**Objective a**
Retype word for word the stretch of the MTMC model manual from "Installation" through "install with pip.".

**Passage**

# # #

Machine learning model for predicting multi-component transition metal carbides (MTMCs)

This is the manual to reproduce results and support conclusions of Lattice Distortion Informed Exceptional Multi-Component Transition Metal Carbides Discovered by Machine Learning.

We recommend using a Linux/Windows operating system to run the following examples, under the current directory.

ML-workflow

Table of Contents

Installation

Install under conda environment

  • Create a new environment
conda create -n ElasticNet python==3.10
  • Activate the environment
conda activate ElasticNet
  • Install package
pip install elasticnet

Alternatively, you can install with pip.

  • Install the package. Use --user option if you don't have the root permission.
pip install elasticnet --user
  • If your IP locates in mainland China, you may need to install it from the tsinghua mirror.
pip install elasticnet -i https://pypi.tuna.tsinghua.edu.cn/simple

Requirements file: requirements.txt

Key modules

numpy==1.25.0    
scikit-learn==1.2.2   
tensorflow==2.10.0   
ase==3.22.1  
pandas==1.5.3

Example of using the well-trained model

  • Download the well-trained parameters: checkpoint
  • Run the following python code:
from elasticnet import predict_formula  
pf = predict_formula(config='input_config.json',ckpt_file='checkpoint')  
pf.predict(*['VNbTa', 'TiNbTa'])  
  • The mechanical properties of (VNbTa)C3 and (TiNbTa)C3 will show on the screen. The specific modulus of each column is: B, G, E, Hv, C11, C44.
array([[294.43195 , 203.70157 , 496.67032 ,  25.989697, 632.3356  ,
        175.50716 ],
       [283.17245 , 201.96506 , 489.7816  ,  26.824062, 607.07336 ,
        178.52579 ]], dtype=float32)

Train a new model from scratch

Prepare DFT calculations

  • Bulk optimization.
  • Elastic constants calculation.

Collect DFT results

Prepare configurations files

  • input_config.json: defines how to generate input features and labels. You are recommended to download this file and modify then.

    Variable Type Meaning
    include_more bool If True, the bulk_energy_per_formula and volume_per_formula are also be included in the input features.

# # #

**Data for this task**
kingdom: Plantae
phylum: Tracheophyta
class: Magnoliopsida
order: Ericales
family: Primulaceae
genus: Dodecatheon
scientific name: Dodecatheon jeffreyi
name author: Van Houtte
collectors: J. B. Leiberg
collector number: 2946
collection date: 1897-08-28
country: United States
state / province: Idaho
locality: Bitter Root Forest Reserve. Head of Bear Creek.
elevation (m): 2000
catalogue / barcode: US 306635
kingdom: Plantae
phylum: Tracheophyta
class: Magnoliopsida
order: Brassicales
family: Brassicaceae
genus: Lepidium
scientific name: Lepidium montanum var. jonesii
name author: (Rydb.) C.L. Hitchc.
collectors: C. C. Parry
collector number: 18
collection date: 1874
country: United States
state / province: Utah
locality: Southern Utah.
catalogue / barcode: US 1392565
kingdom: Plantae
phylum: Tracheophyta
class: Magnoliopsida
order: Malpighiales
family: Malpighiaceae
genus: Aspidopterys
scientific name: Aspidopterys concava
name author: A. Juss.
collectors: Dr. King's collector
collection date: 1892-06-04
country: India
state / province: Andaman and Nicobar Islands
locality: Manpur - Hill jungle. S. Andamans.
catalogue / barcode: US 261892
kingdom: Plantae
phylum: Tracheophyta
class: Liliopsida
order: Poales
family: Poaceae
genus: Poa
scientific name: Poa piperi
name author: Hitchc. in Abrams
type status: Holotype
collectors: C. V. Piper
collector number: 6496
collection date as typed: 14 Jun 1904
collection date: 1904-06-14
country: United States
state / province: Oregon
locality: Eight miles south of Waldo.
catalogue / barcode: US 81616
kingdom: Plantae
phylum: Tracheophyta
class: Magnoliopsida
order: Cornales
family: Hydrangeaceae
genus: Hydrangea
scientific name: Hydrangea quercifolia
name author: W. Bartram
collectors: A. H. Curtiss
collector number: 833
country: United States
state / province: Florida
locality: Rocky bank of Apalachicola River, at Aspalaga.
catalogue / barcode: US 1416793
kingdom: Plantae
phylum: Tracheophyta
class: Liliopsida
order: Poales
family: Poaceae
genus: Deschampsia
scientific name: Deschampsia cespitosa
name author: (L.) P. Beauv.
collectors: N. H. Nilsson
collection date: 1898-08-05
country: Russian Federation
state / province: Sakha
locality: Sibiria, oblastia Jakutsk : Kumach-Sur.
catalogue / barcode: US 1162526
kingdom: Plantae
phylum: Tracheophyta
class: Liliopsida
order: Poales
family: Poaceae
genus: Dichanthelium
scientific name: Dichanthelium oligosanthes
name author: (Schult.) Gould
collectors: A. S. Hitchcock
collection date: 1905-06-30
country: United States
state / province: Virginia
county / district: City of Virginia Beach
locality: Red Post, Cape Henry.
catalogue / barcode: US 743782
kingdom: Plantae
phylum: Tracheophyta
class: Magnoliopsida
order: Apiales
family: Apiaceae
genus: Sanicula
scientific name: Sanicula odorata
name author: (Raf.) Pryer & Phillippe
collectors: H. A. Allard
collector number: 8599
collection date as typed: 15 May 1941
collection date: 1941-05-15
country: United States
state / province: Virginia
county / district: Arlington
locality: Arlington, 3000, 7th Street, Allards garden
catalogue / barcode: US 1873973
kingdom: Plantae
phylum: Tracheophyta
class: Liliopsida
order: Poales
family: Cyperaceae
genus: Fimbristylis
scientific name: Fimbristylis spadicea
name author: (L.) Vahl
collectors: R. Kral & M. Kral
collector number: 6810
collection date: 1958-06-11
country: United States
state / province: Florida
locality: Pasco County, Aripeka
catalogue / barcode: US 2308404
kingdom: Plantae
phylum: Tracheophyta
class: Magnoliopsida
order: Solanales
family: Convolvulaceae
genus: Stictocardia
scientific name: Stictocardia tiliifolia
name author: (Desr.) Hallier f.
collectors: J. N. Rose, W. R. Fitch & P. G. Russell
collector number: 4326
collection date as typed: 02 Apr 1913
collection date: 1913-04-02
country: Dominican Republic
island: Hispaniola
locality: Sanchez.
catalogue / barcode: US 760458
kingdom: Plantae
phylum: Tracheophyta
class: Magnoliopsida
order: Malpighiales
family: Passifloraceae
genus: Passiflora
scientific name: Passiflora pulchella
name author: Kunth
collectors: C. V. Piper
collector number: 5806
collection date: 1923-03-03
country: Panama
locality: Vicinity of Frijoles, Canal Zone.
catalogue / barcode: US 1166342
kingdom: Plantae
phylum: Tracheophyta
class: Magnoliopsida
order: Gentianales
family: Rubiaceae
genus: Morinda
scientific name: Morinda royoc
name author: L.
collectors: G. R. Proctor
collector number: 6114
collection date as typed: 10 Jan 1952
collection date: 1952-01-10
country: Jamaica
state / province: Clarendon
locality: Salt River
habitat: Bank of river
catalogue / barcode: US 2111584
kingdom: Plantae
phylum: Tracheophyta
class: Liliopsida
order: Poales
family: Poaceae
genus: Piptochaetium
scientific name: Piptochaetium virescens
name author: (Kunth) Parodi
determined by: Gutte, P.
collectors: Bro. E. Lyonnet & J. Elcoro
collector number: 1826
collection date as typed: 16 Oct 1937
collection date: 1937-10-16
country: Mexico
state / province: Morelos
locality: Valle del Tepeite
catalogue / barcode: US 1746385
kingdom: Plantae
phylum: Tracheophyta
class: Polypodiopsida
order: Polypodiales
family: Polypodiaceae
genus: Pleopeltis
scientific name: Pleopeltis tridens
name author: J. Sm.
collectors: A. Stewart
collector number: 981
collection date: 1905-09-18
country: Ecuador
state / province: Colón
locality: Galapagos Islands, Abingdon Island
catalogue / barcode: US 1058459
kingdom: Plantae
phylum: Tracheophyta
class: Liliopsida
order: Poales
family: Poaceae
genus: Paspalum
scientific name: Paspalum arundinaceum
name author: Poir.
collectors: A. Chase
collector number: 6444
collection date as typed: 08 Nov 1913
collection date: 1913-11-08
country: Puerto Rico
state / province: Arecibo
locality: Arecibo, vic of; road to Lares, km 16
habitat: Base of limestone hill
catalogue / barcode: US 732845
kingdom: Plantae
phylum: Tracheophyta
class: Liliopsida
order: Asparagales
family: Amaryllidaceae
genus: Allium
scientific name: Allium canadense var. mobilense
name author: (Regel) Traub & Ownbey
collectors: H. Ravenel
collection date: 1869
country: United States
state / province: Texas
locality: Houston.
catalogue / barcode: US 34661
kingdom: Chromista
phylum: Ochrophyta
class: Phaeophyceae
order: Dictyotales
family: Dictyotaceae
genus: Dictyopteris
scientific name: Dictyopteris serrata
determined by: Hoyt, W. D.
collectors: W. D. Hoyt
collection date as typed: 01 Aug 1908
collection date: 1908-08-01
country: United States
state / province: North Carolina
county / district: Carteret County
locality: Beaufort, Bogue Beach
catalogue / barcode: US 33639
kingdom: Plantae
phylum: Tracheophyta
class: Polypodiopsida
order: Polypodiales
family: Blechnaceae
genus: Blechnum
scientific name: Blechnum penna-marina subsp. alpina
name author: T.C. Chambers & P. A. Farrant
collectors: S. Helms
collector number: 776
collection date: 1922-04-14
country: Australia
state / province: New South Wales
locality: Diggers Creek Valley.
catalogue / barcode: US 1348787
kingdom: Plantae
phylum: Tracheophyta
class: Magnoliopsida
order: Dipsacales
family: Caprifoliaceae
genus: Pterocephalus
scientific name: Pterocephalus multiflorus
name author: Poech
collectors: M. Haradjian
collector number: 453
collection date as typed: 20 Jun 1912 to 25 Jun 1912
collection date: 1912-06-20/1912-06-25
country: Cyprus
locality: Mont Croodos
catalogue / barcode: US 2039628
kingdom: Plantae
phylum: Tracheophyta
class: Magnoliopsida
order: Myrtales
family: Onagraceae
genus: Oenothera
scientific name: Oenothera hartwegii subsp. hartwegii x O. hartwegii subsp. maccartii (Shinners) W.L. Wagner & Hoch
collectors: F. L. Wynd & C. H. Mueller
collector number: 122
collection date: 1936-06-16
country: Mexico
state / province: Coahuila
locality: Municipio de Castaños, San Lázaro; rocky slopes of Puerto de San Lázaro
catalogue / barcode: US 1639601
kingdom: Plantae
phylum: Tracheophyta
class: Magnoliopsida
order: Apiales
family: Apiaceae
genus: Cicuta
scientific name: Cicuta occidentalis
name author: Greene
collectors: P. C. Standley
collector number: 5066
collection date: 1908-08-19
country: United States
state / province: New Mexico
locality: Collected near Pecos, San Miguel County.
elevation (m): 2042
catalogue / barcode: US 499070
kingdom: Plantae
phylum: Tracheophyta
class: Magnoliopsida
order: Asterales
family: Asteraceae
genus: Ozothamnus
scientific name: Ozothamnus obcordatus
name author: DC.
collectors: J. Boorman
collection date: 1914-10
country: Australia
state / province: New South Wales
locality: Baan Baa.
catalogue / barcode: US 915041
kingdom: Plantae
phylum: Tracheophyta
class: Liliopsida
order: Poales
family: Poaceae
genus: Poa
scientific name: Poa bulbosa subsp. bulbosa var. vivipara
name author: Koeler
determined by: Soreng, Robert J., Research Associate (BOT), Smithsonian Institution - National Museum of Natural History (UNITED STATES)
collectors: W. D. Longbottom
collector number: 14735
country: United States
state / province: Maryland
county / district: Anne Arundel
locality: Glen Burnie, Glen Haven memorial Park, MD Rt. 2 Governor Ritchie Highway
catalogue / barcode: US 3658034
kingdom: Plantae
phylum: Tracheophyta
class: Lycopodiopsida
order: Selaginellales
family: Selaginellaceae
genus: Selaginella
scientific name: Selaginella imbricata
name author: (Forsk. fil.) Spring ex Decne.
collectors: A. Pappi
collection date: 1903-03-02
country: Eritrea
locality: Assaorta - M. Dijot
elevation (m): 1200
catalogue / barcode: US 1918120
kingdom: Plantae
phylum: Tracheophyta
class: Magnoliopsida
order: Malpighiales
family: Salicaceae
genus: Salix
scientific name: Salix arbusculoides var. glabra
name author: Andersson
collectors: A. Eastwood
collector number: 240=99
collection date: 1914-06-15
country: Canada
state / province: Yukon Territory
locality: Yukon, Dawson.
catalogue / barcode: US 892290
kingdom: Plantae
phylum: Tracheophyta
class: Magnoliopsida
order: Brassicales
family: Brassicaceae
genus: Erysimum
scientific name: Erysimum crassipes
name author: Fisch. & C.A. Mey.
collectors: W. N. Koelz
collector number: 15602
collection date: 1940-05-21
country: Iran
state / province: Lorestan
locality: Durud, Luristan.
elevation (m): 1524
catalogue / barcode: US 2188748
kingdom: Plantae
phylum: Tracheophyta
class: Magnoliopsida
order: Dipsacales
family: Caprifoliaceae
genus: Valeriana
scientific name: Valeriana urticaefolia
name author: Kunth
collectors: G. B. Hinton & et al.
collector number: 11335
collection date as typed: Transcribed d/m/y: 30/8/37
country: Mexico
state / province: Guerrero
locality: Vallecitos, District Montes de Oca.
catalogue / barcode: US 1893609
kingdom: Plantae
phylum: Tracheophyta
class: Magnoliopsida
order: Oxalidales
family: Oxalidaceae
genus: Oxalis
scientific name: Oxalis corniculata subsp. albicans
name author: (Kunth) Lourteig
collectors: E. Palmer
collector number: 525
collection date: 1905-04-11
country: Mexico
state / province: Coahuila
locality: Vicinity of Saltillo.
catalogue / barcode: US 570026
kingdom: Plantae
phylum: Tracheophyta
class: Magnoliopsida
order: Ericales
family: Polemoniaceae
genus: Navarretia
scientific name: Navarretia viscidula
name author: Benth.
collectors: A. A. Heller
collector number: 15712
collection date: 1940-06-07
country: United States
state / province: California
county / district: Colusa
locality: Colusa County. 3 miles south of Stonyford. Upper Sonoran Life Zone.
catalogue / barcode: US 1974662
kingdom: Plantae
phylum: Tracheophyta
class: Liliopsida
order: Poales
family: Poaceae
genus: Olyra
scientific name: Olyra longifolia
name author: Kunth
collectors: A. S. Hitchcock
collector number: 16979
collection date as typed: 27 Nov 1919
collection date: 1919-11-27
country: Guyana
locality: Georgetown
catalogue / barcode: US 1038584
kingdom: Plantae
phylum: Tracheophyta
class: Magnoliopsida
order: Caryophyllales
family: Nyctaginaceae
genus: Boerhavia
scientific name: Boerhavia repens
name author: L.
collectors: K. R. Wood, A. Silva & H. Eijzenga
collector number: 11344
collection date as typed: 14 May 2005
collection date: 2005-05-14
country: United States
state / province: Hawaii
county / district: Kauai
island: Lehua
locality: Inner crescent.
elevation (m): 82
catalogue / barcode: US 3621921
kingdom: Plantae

# # #

**Objective b**
Echo the stretch of the records from the line that contains "family: Rubiaceae" through the line that contains "name author: (Kunth) Parodi", including both of those lines.

**Final result a**
Installation

Install under conda environment

  • Create a new environment
conda create -n ElasticNet python==3.10
  • Activate the environment
conda activate ElasticNet
  • Install package
pip install elasticnet

Alternatively, you can install with pip.

**Final result b**
family: Rubiaceae
genus: Morinda
scientific name: Morinda royoc
name author: L.
collectors: G. R. Proctor
collector number: 6114
collection date as typed: 10 Jan 1952
collection date: 1952-01-10
country: Jamaica
state / province: Clarendon
locality: Salt River
habitat: Bank of river
catalogue / barcode: US 2111584
kingdom: Plantae
phylum: Tracheophyta
class: Liliopsida
order: Poales
family: Poaceae
genus: Piptochaetium
scientific name: Piptochaetium virescens
name author: (Kunth) Parodi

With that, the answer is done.